In times past when the network did not assign her pre-season scouting responsibilities, she has been known to book a flight on her own and travel to certain campuses to prepare for a high profile opening game. The motivation: To be as prepared as possible to do her job. That would be akin to a salesman underwriting the cost of sales to get the order.ABC did not send her to cover the funeral of Florida State coach Bobby Bowden recently, but she thought enough of him to pay her own way to Tallahassee for the celebration of life service for this coaching icon. Bowden did not cold shoulder her in the days when the business was pretty much a “men only” era.  She never forgot his kindnesses to her when she was establishing herself as a reporter who knew her stuff.  He and others from network executives to seasoned football analysts to doting fans saw her as a hardworking reporter who was driven toward excellence without a hint of ego or vanity.
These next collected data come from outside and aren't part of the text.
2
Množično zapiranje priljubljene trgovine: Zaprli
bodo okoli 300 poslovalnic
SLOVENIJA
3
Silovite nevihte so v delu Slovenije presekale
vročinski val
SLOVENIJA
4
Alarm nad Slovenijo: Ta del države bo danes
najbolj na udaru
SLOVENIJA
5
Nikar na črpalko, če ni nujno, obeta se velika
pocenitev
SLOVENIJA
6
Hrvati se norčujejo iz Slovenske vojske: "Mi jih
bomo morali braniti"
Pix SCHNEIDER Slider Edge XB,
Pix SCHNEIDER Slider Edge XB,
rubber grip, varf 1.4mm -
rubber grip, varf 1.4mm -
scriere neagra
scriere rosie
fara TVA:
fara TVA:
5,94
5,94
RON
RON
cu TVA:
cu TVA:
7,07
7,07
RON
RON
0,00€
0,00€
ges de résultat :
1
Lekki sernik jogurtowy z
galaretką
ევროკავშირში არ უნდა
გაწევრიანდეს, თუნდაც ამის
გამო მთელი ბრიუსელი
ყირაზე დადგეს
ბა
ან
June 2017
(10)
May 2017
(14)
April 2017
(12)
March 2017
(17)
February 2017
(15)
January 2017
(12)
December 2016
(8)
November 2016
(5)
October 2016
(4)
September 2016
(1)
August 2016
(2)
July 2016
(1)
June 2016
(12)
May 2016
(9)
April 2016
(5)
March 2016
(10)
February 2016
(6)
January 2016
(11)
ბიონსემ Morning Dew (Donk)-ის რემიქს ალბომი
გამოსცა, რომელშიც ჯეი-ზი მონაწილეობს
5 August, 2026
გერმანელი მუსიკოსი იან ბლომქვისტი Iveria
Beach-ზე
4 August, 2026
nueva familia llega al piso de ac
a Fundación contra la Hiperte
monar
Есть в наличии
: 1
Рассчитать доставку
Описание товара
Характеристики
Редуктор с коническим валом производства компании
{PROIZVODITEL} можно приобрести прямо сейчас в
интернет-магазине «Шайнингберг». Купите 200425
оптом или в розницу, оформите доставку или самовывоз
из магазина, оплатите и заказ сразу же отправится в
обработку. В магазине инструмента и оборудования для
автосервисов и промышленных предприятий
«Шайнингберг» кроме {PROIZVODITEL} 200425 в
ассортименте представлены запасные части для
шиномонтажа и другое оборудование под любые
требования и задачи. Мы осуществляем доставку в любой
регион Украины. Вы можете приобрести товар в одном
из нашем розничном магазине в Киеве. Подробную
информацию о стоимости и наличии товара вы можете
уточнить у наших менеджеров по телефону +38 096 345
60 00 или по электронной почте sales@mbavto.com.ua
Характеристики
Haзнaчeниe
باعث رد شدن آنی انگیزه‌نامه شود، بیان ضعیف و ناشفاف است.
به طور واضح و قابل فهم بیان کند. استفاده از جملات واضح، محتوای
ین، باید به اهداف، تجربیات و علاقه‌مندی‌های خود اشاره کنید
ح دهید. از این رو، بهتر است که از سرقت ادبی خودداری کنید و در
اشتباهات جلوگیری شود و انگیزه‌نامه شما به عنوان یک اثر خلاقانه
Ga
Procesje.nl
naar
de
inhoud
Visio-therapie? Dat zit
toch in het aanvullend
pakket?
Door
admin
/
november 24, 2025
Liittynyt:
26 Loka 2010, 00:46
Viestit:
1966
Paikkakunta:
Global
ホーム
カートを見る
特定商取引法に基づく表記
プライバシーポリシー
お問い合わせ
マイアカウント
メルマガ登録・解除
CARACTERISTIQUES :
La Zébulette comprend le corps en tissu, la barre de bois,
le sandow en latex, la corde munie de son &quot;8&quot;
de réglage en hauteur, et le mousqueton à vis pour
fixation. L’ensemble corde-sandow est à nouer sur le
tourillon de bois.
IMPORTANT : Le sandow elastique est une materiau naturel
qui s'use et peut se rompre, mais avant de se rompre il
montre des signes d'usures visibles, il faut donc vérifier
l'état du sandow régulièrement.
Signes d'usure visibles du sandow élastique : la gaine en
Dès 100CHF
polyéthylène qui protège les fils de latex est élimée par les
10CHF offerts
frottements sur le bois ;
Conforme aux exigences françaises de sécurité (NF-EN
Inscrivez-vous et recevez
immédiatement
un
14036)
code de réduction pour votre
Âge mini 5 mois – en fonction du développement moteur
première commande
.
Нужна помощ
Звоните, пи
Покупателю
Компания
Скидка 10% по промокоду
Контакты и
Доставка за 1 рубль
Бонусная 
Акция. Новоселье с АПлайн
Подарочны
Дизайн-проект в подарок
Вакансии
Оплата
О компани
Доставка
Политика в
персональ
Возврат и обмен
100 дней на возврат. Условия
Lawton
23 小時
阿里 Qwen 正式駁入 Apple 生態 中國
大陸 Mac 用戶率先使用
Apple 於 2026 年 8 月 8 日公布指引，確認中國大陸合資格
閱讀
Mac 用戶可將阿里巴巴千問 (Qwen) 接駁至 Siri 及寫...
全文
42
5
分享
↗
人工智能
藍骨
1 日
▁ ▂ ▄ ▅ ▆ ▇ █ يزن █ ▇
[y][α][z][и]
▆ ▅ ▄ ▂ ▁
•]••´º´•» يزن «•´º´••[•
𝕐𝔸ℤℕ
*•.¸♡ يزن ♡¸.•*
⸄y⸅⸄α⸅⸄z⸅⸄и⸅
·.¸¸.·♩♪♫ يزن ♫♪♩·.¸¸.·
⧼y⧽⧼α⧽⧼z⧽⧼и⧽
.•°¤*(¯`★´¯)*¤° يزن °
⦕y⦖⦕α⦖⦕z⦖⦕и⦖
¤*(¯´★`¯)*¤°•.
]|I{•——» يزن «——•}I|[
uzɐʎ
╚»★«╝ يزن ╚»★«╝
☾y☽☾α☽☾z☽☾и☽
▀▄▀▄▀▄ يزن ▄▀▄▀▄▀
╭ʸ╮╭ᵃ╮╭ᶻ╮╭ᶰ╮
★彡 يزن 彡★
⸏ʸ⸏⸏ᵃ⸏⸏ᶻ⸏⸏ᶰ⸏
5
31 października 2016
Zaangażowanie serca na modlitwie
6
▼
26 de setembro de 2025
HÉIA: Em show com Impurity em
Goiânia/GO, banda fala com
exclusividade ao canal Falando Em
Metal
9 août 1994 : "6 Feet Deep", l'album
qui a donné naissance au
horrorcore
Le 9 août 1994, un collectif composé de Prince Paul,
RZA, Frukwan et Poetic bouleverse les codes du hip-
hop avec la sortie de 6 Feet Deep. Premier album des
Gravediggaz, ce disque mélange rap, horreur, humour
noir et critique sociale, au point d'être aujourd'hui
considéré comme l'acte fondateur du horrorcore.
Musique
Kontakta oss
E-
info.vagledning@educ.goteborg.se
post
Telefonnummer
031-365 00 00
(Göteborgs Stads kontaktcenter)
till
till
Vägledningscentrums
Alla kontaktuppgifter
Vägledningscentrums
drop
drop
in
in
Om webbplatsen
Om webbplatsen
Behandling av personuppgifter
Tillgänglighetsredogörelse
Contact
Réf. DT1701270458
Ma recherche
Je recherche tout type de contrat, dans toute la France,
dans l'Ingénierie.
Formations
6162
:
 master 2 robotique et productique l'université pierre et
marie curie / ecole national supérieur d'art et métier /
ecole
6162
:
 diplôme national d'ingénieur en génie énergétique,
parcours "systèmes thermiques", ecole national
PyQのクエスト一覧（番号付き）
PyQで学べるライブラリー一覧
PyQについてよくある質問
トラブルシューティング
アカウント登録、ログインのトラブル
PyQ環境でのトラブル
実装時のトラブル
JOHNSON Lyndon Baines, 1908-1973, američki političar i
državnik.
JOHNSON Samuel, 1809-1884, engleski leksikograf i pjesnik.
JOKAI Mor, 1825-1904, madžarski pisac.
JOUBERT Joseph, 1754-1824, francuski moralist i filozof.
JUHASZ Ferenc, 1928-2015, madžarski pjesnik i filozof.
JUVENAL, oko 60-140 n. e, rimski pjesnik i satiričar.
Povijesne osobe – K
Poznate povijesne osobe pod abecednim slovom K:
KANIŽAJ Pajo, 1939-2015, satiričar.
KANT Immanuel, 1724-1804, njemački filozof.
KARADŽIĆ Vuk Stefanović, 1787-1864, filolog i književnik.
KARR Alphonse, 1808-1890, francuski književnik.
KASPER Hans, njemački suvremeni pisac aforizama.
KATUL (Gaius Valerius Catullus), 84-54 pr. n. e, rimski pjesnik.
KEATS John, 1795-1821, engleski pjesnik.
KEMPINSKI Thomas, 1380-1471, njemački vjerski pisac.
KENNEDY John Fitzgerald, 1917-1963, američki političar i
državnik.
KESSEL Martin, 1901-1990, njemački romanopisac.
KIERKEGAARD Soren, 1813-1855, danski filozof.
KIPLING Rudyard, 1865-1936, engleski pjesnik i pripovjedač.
She watches football practice with a dedicated eye to connect with the inside story. She is eaten up with due diligence, she studies game tape and can glean a trend or pattern from time spent on the practice field.

There is no self-serving passion to bowl you over with a juicy scoop or a sage and colorful comment — just good solid reporting that accents the story lines of the broadcast as it unfolds. A yeoman effort and unwavering consistency characterize her work.

Drawing on her many experiences, she often refers to the abundant notes and journals she has accumulated over the years. Her hallmark, beyond an impactful work ethic, is her resonating integrity. She gives you her word, you can take it to the bank. If a coach confides in her, she is as tight-lipped as a CIA agent when she is around an opposing coach.

While her focus is her broadcast assignment, she enjoys speaking opportunities. A couple of years ago, she spoke to touchdown clubs in Athens, Atlanta and LaGrange — the first woman keynote speaker to appear before those groups.  Holly Rowe didn’t knock down the barriers that restricted women for so many years, but she is proof that if you give a woman with credentials and a dogged work ethic a chance, she can do most anything.